-- ASSIGNED TASK --
Lines with "setScore" in the records below: say how many there are, and add nothing.

======== INPUT DATA ========

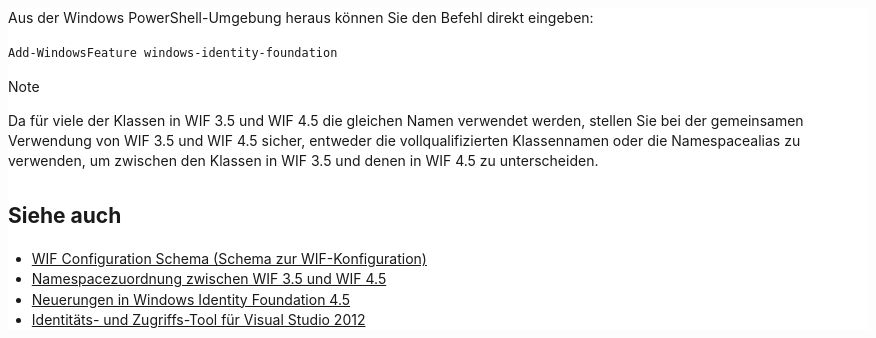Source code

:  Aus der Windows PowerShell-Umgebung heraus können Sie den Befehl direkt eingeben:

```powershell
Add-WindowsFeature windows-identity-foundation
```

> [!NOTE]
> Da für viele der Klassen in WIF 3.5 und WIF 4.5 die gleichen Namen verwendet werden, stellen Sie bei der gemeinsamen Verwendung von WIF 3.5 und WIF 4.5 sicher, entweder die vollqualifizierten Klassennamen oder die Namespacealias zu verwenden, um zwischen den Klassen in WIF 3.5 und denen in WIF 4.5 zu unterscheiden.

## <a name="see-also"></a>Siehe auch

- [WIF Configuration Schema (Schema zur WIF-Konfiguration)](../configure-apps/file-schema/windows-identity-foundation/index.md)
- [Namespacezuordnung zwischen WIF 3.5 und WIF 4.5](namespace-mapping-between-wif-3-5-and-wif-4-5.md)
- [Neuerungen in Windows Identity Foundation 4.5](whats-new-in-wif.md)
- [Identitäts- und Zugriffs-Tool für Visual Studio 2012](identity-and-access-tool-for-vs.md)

========
======== INPUT DATA ========

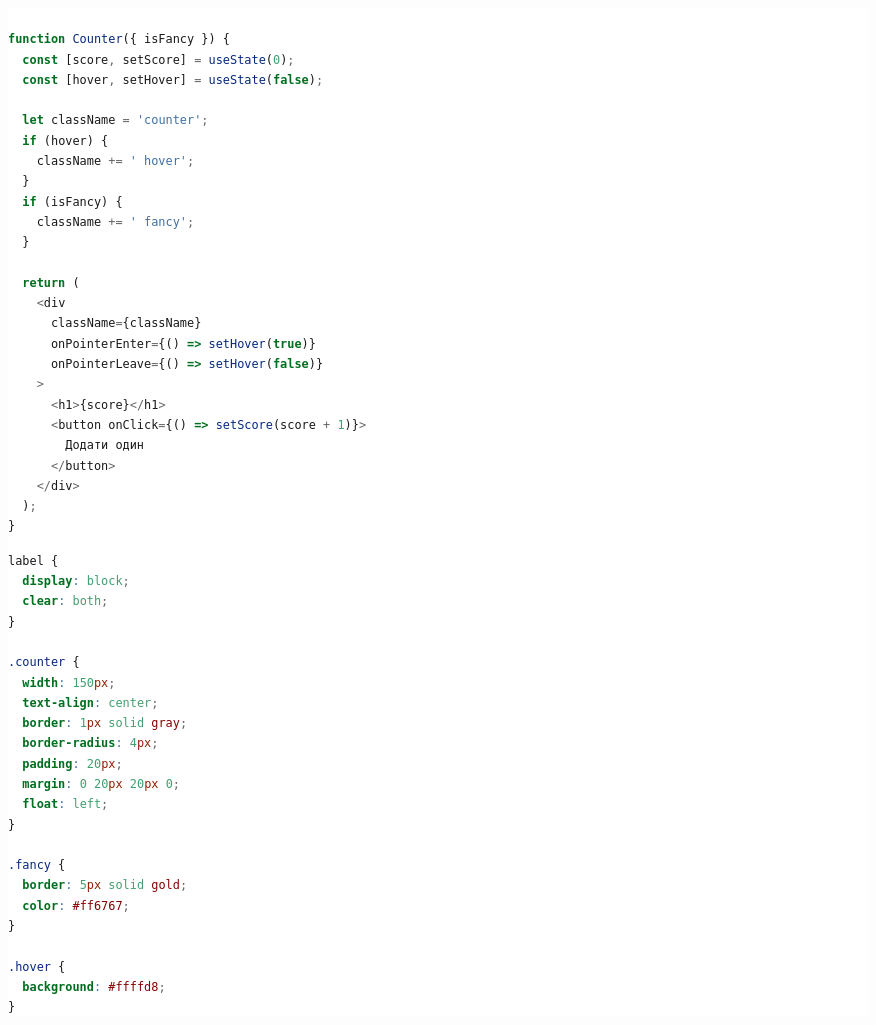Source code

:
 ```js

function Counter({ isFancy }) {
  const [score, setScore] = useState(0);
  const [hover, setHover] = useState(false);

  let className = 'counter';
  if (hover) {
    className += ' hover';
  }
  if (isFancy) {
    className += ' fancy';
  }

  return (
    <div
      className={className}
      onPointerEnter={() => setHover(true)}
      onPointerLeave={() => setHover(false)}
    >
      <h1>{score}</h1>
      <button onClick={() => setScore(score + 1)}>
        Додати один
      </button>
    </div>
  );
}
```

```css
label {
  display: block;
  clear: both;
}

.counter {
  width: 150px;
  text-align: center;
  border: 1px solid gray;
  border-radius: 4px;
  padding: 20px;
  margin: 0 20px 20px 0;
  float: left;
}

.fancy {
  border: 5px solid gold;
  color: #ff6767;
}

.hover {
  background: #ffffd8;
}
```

========
======== INPUT DATA ========

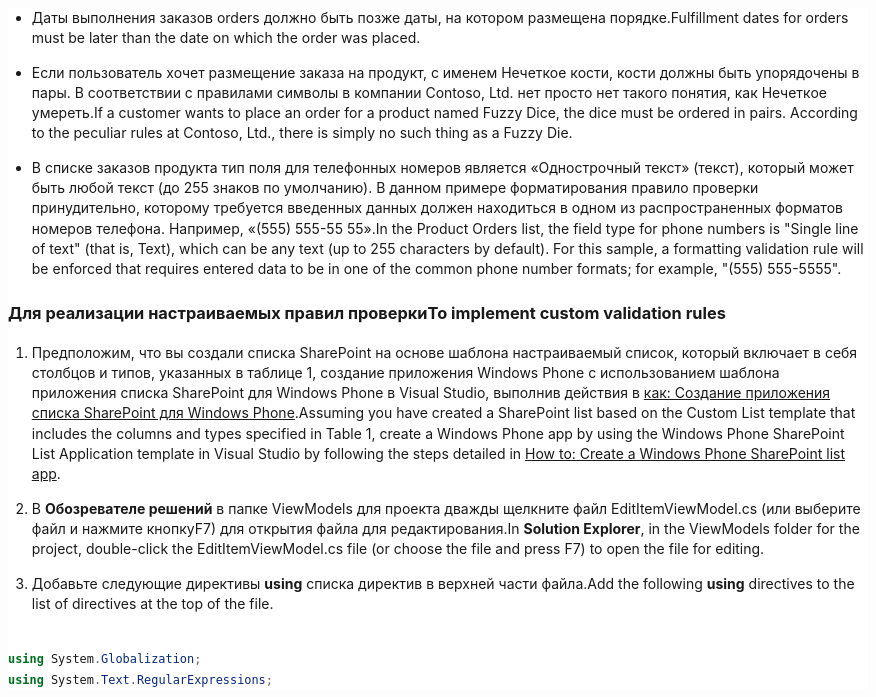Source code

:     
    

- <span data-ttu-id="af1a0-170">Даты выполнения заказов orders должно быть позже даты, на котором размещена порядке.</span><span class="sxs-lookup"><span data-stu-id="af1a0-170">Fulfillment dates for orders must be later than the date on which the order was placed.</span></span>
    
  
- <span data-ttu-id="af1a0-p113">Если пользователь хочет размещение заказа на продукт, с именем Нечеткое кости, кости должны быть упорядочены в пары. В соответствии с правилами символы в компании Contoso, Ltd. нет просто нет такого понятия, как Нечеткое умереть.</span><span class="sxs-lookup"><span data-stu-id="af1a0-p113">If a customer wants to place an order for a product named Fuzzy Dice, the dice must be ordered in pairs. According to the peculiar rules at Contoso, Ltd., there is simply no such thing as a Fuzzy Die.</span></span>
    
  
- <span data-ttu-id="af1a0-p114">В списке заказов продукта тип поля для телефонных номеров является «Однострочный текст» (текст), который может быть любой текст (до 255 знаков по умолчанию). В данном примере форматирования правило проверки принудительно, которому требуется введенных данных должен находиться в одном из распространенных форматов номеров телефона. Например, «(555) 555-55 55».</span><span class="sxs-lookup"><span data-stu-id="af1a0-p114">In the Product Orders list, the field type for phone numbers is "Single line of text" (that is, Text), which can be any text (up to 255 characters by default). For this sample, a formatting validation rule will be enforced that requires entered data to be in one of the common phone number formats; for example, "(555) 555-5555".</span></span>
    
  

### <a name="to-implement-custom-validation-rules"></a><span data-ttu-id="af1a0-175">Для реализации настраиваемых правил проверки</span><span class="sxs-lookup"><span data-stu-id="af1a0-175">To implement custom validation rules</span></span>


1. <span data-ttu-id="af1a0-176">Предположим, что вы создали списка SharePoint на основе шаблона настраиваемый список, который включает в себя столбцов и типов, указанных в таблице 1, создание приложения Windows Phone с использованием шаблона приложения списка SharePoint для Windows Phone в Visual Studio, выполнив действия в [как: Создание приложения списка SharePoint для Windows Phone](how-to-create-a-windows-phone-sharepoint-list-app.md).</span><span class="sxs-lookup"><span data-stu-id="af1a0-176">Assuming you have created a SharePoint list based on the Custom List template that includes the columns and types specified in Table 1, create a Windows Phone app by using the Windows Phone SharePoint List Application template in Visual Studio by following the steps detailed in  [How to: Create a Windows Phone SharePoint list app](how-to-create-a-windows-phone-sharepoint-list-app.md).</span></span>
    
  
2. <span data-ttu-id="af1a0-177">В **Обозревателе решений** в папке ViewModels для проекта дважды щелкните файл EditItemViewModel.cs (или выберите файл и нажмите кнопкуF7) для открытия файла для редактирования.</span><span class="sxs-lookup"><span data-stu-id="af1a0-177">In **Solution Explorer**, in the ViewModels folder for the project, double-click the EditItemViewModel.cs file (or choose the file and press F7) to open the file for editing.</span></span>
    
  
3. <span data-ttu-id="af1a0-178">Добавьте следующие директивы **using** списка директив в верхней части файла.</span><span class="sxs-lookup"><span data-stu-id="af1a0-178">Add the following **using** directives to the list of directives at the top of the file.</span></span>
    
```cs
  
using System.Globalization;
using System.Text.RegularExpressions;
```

========

-- OUTPUT OF THE TASK --
2